The problem -
Print the portion of the text on metadata indexing errors below that starts with "The use of terms that are either" and goes on through "a needed resource.", word for word.

-------- Document extract

1) the indexer fails to follow indexing policy, particularly related to the exhaustivity of indexing

Given the open and diverse nature of Web resources to be analysed and the lack of a single indexing policy, I have defined this to include only very basic errors in indexing: a) an obvious over-supply of terms - that is over 25 terms for a single page

b) cases where the DC.subject content has clearly just been replicated across different resources, irrespective of the individual content of the pages.

2) the indexer fails to correctly apply the indexing vocabulary

Lancaster uses this to describe the incorrect use of terms against the rules of a thesaurus or subject heading scheme, I have used this simply to identify misspellings or ungrammatical/non-sensible fragments located in the DC.subject element.

3) the indexer applies terms that not at the correct level of specificity

The use of terms that are either too broad or too narrow for the subject matter does not enable the retrieval process to work efficiently and it is this concept that places the greatest demands on the skills and expertise of an indexer. For the purpose of this analysis, I have split this area into two specific types of error: the use of terms that are too general for the resource, and the use of terms that are too specific.

4) the indexer uses an obviously incorrect term

The use of incorrect terms has an obvious and negative effect on the ability to retrieve that resource.

5) the indexer omits an important term

The omission of terms that should be used also has an obviously negative impact on the ability of the search to locate a needed resource.

The type of metadata records to be assessed was defined as metadata embedded in Web documents, and provided by Government and educational organisations, rather than from commercial or community sectors. This scope was chosen because of the significant policy decisions to adopt metadata that are occurring at most levels of government. It seems certain that the government sector, more than any other, will see the widespread adoption of metadata in the next few years. This also would enable the outcomes from this project to have some potential real benefit to this sector.

Metadata that is included within databases and metadata repositories was excluded because such metadata itself is usually difficult to access directly. In addition the characteristics and functionality of such databases themselves tend to obscure the value of the metadata content itself, and differences in software functionality make it difficult to compare metadata performance from different databases and different organisations.

Libraries were specially excluded from my research sample. It was assumed that the experience and expertise of libraries should enable them to provide high quality metadata (although this is an untested assumption). More importantly, it is the non-library sectors that will be creating the bulk of metadata in the future, and the philosophical base of DC metadata to date assumes its application by people without librarianship training.

----------------
-------- Supplied records

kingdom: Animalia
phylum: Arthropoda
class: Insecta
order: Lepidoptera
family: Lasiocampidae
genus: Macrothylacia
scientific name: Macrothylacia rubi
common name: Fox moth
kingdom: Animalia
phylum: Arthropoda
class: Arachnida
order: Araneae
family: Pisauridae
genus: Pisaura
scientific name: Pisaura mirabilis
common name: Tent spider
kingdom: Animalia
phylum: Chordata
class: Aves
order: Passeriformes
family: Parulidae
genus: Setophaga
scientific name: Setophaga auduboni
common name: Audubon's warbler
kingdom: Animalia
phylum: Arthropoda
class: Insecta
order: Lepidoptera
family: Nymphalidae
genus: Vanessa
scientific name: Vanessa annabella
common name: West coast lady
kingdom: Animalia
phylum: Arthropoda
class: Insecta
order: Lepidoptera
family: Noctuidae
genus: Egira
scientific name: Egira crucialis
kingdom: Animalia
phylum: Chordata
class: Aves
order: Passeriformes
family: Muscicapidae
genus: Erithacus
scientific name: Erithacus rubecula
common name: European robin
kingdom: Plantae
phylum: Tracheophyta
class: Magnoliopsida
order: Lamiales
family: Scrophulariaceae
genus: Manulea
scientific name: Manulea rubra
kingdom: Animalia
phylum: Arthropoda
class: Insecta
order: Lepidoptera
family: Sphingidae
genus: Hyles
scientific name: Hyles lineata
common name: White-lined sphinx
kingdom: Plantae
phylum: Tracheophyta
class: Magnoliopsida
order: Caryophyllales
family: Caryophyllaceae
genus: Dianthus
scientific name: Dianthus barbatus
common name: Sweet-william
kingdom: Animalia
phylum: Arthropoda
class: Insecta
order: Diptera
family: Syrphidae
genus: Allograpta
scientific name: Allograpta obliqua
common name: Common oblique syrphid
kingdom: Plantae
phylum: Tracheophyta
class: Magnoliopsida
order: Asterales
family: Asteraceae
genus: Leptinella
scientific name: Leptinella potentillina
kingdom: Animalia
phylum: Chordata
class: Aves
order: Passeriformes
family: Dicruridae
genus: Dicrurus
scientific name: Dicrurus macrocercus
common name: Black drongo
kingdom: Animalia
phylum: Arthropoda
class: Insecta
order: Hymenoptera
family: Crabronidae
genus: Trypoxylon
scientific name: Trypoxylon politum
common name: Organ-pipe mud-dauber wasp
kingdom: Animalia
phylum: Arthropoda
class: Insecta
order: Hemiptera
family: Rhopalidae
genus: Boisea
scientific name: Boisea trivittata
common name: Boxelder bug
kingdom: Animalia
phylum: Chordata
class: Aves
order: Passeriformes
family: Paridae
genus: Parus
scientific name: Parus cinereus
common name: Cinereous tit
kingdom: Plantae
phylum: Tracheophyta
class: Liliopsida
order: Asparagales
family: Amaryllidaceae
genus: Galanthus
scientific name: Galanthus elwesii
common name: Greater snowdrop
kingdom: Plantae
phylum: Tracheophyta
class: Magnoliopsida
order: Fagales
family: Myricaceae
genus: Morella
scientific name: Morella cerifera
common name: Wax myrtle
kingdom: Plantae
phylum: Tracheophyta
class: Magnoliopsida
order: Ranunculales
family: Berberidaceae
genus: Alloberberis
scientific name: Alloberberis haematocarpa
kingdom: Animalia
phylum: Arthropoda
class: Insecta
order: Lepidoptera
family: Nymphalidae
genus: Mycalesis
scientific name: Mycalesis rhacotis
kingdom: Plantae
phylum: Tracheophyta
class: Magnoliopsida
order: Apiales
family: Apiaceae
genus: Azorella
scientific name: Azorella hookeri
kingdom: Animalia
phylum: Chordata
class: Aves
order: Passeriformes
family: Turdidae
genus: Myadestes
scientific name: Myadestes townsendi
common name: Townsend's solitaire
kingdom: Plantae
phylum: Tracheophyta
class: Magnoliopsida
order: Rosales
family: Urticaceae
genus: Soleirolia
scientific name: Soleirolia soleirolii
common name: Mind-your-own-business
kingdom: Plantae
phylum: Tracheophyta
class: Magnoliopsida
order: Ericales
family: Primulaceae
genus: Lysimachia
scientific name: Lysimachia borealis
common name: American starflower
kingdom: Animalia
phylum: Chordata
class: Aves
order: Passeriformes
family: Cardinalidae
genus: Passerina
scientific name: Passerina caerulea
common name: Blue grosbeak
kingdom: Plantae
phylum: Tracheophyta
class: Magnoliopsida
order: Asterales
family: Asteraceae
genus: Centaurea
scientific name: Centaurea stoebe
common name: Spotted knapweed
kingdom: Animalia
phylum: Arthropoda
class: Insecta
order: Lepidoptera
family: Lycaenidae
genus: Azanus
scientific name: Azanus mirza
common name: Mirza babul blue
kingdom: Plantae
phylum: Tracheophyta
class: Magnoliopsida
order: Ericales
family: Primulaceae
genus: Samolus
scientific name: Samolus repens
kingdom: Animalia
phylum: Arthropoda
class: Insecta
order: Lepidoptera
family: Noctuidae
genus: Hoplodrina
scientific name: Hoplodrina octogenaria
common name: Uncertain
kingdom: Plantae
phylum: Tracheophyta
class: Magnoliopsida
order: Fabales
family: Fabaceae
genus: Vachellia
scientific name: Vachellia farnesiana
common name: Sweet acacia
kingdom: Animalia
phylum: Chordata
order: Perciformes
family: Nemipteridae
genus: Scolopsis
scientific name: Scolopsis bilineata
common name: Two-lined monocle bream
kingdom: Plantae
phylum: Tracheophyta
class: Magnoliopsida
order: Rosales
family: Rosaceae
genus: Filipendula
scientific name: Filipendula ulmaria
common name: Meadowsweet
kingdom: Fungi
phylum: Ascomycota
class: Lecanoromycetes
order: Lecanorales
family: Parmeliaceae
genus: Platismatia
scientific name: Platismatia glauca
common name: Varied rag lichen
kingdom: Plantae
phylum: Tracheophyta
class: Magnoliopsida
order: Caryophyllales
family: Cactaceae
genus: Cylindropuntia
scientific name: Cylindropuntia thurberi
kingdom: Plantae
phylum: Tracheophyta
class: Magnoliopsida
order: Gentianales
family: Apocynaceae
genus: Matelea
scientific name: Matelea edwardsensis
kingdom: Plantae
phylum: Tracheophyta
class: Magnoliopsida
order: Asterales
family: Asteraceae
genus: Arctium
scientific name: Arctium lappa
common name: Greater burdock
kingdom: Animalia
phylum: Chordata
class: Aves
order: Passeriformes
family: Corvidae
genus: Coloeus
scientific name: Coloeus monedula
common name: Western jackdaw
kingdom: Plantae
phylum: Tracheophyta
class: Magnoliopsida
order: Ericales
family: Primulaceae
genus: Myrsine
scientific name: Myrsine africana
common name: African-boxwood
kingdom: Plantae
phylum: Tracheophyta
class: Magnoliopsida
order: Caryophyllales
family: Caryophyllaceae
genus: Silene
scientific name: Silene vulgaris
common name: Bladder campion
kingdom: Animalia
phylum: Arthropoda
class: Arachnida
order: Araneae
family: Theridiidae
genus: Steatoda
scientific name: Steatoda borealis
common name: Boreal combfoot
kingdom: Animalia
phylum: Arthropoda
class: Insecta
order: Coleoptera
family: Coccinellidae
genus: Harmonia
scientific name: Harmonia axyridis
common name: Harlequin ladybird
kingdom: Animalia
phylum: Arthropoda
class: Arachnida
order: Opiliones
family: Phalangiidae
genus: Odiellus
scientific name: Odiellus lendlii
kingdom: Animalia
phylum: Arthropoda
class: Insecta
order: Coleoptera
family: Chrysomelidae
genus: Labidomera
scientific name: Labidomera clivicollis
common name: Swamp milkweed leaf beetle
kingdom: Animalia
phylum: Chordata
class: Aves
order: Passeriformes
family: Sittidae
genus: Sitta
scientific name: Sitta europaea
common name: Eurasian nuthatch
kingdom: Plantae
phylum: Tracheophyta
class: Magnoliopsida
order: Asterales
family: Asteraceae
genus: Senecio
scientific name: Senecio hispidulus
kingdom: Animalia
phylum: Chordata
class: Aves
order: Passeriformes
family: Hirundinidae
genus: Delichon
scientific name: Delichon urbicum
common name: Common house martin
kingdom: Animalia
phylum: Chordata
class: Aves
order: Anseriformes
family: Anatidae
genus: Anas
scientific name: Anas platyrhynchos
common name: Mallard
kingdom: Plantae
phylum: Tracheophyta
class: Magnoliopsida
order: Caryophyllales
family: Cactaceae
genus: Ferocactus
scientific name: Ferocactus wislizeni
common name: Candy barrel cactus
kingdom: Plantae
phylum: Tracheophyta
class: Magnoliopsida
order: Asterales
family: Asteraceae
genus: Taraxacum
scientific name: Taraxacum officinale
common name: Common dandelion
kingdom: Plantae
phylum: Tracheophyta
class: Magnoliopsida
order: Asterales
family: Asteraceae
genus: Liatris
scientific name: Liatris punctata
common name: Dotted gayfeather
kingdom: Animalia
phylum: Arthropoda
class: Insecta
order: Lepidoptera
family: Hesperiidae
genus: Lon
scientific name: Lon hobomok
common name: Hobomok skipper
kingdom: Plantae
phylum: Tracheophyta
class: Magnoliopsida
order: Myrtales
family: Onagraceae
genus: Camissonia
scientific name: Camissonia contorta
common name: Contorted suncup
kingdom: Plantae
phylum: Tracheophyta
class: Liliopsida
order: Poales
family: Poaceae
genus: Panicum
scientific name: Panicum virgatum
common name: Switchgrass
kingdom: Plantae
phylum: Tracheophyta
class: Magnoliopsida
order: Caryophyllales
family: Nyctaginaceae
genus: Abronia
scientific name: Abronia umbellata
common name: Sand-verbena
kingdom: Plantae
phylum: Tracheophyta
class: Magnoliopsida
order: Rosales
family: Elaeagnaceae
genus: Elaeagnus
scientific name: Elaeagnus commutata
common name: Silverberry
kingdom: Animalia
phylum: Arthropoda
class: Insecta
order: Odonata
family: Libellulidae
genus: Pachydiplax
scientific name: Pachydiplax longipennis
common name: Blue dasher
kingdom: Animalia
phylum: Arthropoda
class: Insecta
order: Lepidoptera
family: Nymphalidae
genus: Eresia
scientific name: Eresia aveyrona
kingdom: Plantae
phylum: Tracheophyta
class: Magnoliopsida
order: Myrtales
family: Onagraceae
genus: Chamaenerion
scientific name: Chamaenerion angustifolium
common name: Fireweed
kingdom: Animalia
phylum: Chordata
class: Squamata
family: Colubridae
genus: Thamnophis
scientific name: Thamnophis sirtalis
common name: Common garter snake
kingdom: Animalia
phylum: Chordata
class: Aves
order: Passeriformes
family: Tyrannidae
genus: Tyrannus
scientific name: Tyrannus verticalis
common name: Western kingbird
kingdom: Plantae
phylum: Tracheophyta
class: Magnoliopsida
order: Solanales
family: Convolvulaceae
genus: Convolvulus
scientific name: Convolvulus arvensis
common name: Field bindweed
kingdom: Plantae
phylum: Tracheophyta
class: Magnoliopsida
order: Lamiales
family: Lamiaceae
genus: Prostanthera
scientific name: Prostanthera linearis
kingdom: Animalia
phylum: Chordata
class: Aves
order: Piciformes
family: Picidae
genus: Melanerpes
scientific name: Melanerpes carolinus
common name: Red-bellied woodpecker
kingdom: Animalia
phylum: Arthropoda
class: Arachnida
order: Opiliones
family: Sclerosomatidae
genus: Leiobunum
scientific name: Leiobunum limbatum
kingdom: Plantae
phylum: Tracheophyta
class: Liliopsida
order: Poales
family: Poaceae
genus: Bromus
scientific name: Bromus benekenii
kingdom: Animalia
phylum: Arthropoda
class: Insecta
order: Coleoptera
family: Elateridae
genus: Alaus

----------------

Full solution -
The use of terms that are either too broad or too narrow for the subject matter does not enable the retrieval process to work efficiently and it is this concept that places the greatest demands on the skills and expertise of an indexer. For the purpose of this analysis, I have split this area into two specific types of error: the use of terms that are too general for the resource, and the use of terms that are too specific.

4) the indexer uses an obviously incorrect term

The use of incorrect terms has an obvious and negative effect on the ability to retrieve that resource.

5) the indexer omits an important term

The omission of terms that should be used also has an obviously negative impact on the ability of the search to locate a needed resource.